Please copy out the entries exactly, skipping any pictures.
▬▬▬
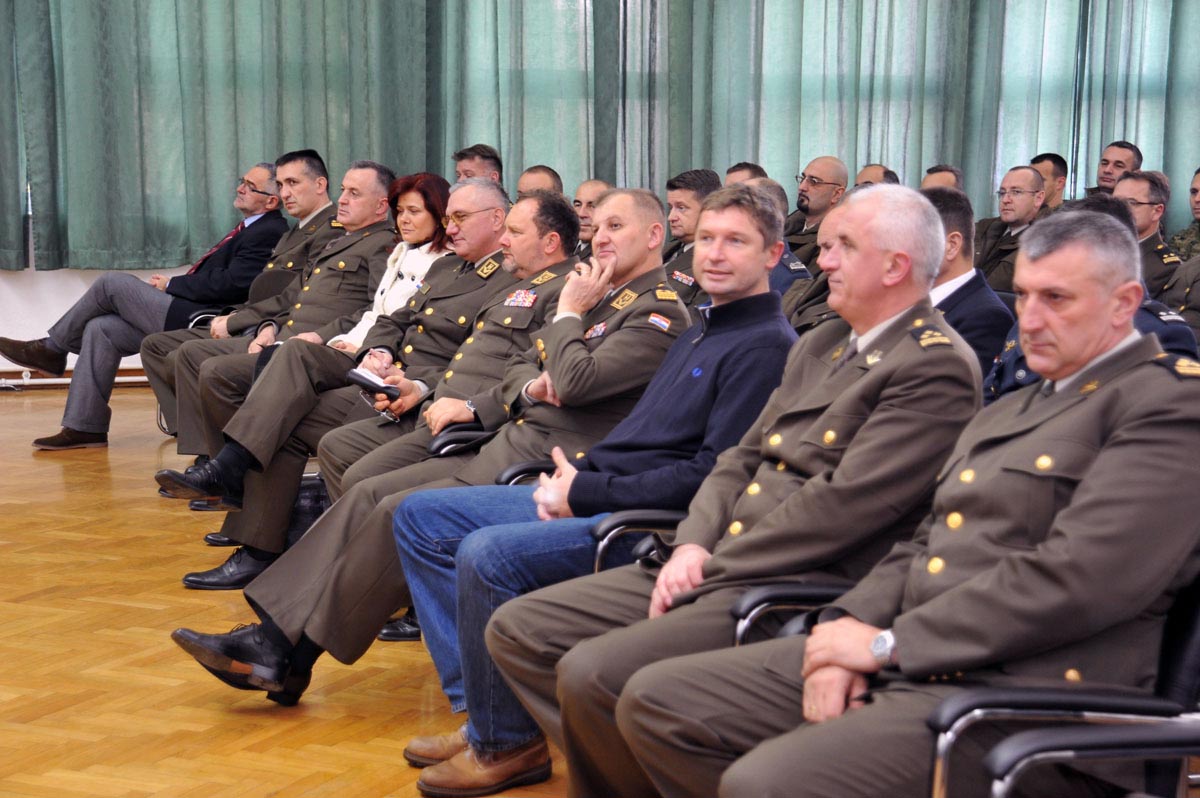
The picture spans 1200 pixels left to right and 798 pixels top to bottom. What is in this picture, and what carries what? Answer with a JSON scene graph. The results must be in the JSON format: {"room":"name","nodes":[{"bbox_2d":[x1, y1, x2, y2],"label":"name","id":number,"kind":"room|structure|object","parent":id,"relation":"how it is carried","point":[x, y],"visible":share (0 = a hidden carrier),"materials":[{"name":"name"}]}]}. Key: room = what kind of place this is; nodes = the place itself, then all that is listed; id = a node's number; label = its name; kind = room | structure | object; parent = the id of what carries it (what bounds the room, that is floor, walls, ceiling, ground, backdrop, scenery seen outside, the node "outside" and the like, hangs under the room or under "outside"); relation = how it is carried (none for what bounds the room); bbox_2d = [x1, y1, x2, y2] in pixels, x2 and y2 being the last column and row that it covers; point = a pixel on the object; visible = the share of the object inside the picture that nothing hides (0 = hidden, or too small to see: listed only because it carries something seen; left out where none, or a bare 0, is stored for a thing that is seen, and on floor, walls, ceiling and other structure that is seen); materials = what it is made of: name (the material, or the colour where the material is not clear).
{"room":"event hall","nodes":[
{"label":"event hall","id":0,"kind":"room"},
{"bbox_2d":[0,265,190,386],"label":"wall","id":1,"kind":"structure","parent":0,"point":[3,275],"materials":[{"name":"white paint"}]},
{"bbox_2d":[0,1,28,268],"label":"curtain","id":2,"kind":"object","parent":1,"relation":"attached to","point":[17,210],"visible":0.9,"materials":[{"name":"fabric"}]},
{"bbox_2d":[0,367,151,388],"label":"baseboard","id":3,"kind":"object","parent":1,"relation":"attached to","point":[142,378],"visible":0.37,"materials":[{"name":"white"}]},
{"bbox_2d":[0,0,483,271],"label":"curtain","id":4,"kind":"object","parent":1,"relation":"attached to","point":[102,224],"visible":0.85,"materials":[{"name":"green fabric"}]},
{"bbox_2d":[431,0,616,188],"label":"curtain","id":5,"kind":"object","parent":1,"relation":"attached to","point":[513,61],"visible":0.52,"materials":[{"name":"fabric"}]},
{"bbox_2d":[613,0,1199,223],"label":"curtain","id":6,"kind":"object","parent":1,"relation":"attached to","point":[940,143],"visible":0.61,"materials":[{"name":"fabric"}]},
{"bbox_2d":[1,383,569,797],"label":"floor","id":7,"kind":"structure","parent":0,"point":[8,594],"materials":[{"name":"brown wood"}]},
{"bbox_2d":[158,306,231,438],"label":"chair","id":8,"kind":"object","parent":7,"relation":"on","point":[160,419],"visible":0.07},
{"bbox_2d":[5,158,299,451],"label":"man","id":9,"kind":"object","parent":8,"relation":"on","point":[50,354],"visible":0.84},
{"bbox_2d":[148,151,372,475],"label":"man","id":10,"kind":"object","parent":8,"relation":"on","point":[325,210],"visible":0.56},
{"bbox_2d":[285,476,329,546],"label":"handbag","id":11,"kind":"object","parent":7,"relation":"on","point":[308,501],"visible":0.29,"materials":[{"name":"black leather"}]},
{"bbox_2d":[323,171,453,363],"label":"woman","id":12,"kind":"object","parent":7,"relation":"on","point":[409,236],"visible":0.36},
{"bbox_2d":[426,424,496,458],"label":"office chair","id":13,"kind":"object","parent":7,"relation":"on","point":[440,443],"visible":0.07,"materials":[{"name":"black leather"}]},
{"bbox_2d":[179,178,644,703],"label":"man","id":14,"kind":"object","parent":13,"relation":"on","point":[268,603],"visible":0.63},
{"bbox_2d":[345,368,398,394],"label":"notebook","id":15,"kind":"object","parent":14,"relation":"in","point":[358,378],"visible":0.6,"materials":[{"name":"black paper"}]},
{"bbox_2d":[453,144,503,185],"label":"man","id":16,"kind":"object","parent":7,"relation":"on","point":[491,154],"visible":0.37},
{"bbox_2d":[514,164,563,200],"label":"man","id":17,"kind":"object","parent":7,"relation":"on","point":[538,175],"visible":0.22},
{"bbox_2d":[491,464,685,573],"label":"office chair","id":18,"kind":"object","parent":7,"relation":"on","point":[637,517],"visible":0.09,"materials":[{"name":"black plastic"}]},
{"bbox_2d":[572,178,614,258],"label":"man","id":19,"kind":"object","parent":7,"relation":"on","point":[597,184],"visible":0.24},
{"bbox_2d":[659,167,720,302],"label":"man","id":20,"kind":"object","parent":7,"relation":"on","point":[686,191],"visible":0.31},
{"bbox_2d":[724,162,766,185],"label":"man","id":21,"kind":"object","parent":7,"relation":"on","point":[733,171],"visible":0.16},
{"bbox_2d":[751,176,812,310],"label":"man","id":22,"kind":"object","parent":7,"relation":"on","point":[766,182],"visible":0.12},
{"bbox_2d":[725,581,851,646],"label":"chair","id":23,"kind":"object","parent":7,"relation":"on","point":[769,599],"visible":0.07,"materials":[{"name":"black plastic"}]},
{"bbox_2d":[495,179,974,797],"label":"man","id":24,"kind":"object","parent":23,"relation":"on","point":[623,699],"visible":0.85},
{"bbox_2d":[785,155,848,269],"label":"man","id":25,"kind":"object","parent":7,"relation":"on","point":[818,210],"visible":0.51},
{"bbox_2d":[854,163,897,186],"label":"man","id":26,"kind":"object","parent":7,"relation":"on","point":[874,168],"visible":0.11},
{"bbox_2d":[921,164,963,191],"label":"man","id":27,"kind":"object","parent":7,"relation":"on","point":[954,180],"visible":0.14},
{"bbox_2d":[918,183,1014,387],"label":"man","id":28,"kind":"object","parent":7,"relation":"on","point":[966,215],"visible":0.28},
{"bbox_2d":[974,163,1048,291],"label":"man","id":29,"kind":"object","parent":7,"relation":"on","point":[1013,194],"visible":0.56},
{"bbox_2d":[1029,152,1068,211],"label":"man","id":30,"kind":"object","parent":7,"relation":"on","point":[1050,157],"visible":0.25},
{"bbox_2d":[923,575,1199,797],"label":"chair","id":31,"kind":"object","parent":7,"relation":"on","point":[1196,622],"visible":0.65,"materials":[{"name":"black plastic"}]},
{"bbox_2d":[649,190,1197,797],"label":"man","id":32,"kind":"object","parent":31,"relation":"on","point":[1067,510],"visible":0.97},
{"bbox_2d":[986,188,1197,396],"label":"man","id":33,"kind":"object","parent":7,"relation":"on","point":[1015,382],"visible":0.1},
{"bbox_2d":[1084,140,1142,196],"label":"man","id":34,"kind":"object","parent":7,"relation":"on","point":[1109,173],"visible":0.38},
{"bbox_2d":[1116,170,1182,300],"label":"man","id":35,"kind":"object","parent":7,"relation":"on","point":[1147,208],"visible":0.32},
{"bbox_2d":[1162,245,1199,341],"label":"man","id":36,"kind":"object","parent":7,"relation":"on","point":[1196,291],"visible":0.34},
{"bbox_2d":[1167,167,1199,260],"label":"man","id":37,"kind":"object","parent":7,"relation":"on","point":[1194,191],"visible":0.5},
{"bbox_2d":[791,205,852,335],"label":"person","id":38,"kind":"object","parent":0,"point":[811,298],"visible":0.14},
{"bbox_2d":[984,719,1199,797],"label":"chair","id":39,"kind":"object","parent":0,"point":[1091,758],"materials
▬▬▬
» Solution below
The picture spans 1200 pixels left to right and 798 pixels top to bottom. What is in this picture, and what carries what? Answer with a JSON scene graph. The results must be in the JSON format: {"room":"name","nodes":[{"bbox_2d":[x1, y1, x2, y2],"label":"name","id":number,"kind":"room|structure|object","parent":id,"relation":"how it is carried","point":[x, y],"visible":share (0 = a hidden carrier),"materials":[{"name":"name"}]}]}. Key: room = what kind of place this is; nodes = the place itself, then all that is listed; id = a node's number; label = its name; kind = room | structure | object; parent = the id of what carries it (what bounds the room, that is floor, walls, ceiling, ground, backdrop, scenery seen outside, the node "outside" and the like, hangs under the room or under "outside"); relation = how it is carried (none for what bounds the room); bbox_2d = [x1, y1, x2, y2] in pixels, x2 and y2 being the last column and row that it covers; point = a pixel on the object; visible = the share of the object inside the picture that nothing hides (0 = hidden, or too small to see: listed only because it carries something seen; left out where none, or a bare 0, is stored for a thing that is seen, and on floor, walls, ceiling and other structure that is seen); materials = what it is made of: name (the material, or the colour where the material is not clear).
{"room":"event hall","nodes":[
{"label":"event hall","id":0,"kind":"room"},
{"bbox_2d":[0,265,190,386],"label":"wall","id":1,"kind":"structure","parent":0,"point":[3,275],"materials":[{"name":"white paint"}]},
{"bbox_2d":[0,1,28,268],"label":"curtain","id":2,"kind":"object","parent":1,"relation":"attached to","point":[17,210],"visible":0.9,"materials":[{"name":"fabric"}]},
{"bbox_2d":[0,367,151,388],"label":"baseboard","id":3,"kind":"object","parent":1,"relation":"attached to","point":[142,378],"visible":0.37,"materials":[{"name":"white"}]},
{"bbox_2d":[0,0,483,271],"label":"curtain","id":4,"kind":"object","parent":1,"relation":"attached to","point":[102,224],"visible":0.85,"materials":[{"name":"green fabric"}]},
{"bbox_2d":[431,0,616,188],"label":"curtain","id":5,"kind":"object","parent":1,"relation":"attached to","point":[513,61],"visible":0.52,"materials":[{"name":"fabric"}]},
{"bbox_2d":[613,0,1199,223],"label":"curtain","id":6,"kind":"object","parent":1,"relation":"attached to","point":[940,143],"visible":0.61,"materials":[{"name":"fabric"}]},
{"bbox_2d":[1,383,569,797],"label":"floor","id":7,"kind":"structure","parent":0,"point":[8,594],"materials":[{"name":"brown wood"}]},
{"bbox_2d":[158,306,231,438],"label":"chair","id":8,"kind":"object","parent":7,"relation":"on","point":[160,419],"visible":0.07},
{"bbox_2d":[5,158,299,451],"label":"man","id":9,"kind":"object","parent":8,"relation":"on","point":[50,354],"visible":0.84},
{"bbox_2d":[148,151,372,475],"label":"man","id":10,"kind":"object","parent":8,"relation":"on","point":[325,210],"visible":0.56},
{"bbox_2d":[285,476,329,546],"label":"handbag","id":11,"kind":"object","parent":7,"relation":"on","point":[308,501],"visible":0.29,"materials":[{"name":"black leather"}]},
{"bbox_2d":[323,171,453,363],"label":"woman","id":12,"kind":"object","parent":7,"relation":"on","point":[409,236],"visible":0.36},
{"bbox_2d":[426,424,496,458],"label":"office chair","id":13,"kind":"object","parent":7,"relation":"on","point":[440,443],"visible":0.07,"materials":[{"name":"black leather"}]},
{"bbox_2d":[179,178,644,703],"label":"man","id":14,"kind":"object","parent":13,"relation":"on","point":[268,603],"visible":0.63},
{"bbox_2d":[345,368,398,394],"label":"notebook","id":15,"kind":"object","parent":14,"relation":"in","point":[358,378],"visible":0.6,"materials":[{"name":"black paper"}]},
{"bbox_2d":[453,144,503,185],"label":"man","id":16,"kind":"object","parent":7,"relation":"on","point":[491,154],"visible":0.37},
{"bbox_2d":[514,164,563,200],"label":"man","id":17,"kind":"object","parent":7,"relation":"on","point":[538,175],"visible":0.22},
{"bbox_2d":[491,464,685,573],"label":"office chair","id":18,"kind":"object","parent":7,"relation":"on","point":[637,517],"visible":0.09,"materials":[{"name":"black plastic"}]},
{"bbox_2d":[572,178,614,258],"label":"man","id":19,"kind":"object","parent":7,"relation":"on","point":[597,184],"visible":0.24},
{"bbox_2d":[659,167,720,302],"label":"man","id":20,"kind":"object","parent":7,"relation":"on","point":[686,191],"visible":0.31},
{"bbox_2d":[724,162,766,185],"label":"man","id":21,"kind":"object","parent":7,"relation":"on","point":[733,171],"visible":0.16},
{"bbox_2d":[751,176,812,310],"label":"man","id":22,"kind":"object","parent":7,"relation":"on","point":[766,182],"visible":0.12},
{"bbox_2d":[725,581,851,646],"label":"chair","id":23,"kind":"object","parent":7,"relation":"on","point":[769,599],"visible":0.07,"materials":[{"name":"black plastic"}]},
{"bbox_2d":[495,179,974,797],"label":"man","id":24,"kind":"object","parent":23,"relation":"on","point":[623,699],"visible":0.85},
{"bbox_2d":[785,155,848,269],"label":"man","id":25,"kind":"object","parent":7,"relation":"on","point":[818,210],"visible":0.51},
{"bbox_2d":[854,163,897,186],"label":"man","id":26,"kind":"object","parent":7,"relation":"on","point":[874,168],"visible":0.11},
{"bbox_2d":[921,164,963,191],"label":"man","id":27,"kind":"object","parent":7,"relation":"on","point":[954,180],"visible":0.14},
{"bbox_2d":[918,183,1014,387],"label":"man","id":28,"kind":"object","parent":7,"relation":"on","point":[966,215],"visible":0.28},
{"bbox_2d":[974,163,1048,291],"label":"man","id":29,"kind":"object","parent":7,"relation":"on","point":[1013,194],"visible":0.56},
{"bbox_2d":[1029,152,1068,211],"label":"man","id":30,"kind":"object","parent":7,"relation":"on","point":[1050,157],"visible":0.25},
{"bbox_2d":[923,575,1199,797],"label":"chair","id":31,"kind":"object","parent":7,"relation":"on","point":[1196,622],"visible":0.65,"materials":[{"name":"black plastic"}]},
{"bbox_2d":[649,190,1197,797],"label":"man","id":32,"kind":"object","parent":31,"relation":"on","point":[1067,510],"visible":0.97},
{"bbox_2d":[986,188,1197,396],"label":"man","id":33,"kind":"object","parent":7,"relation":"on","point":[1015,382],"visible":0.1},
{"bbox_2d":[1084,140,1142,196],"label":"man","id":34,"kind":"object","parent":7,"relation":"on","point":[1109,173],"visible":0.38},
{"bbox_2d":[1116,170,1182,300],"label":"man","id":35,"kind":"object","parent":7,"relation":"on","point":[1147,208],"visible":0.32},
{"bbox_2d":[1162,245,1199,341],"label":"man","id":36,"kind":"object","parent":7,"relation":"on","point":[1196,291],"visible":0.34},
{"bbox_2d":[1167,167,1199,260],"label":"man","id":37,"kind":"object","parent":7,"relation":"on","point":[1194,191],"visible":0.5},
{"bbox_2d":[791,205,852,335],"label":"person","id":38,"kind":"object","parent":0,"point":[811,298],"visible":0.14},
{"bbox_2d":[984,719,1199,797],"label":"chair","id":39,"kind":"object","parent":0,"point":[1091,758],"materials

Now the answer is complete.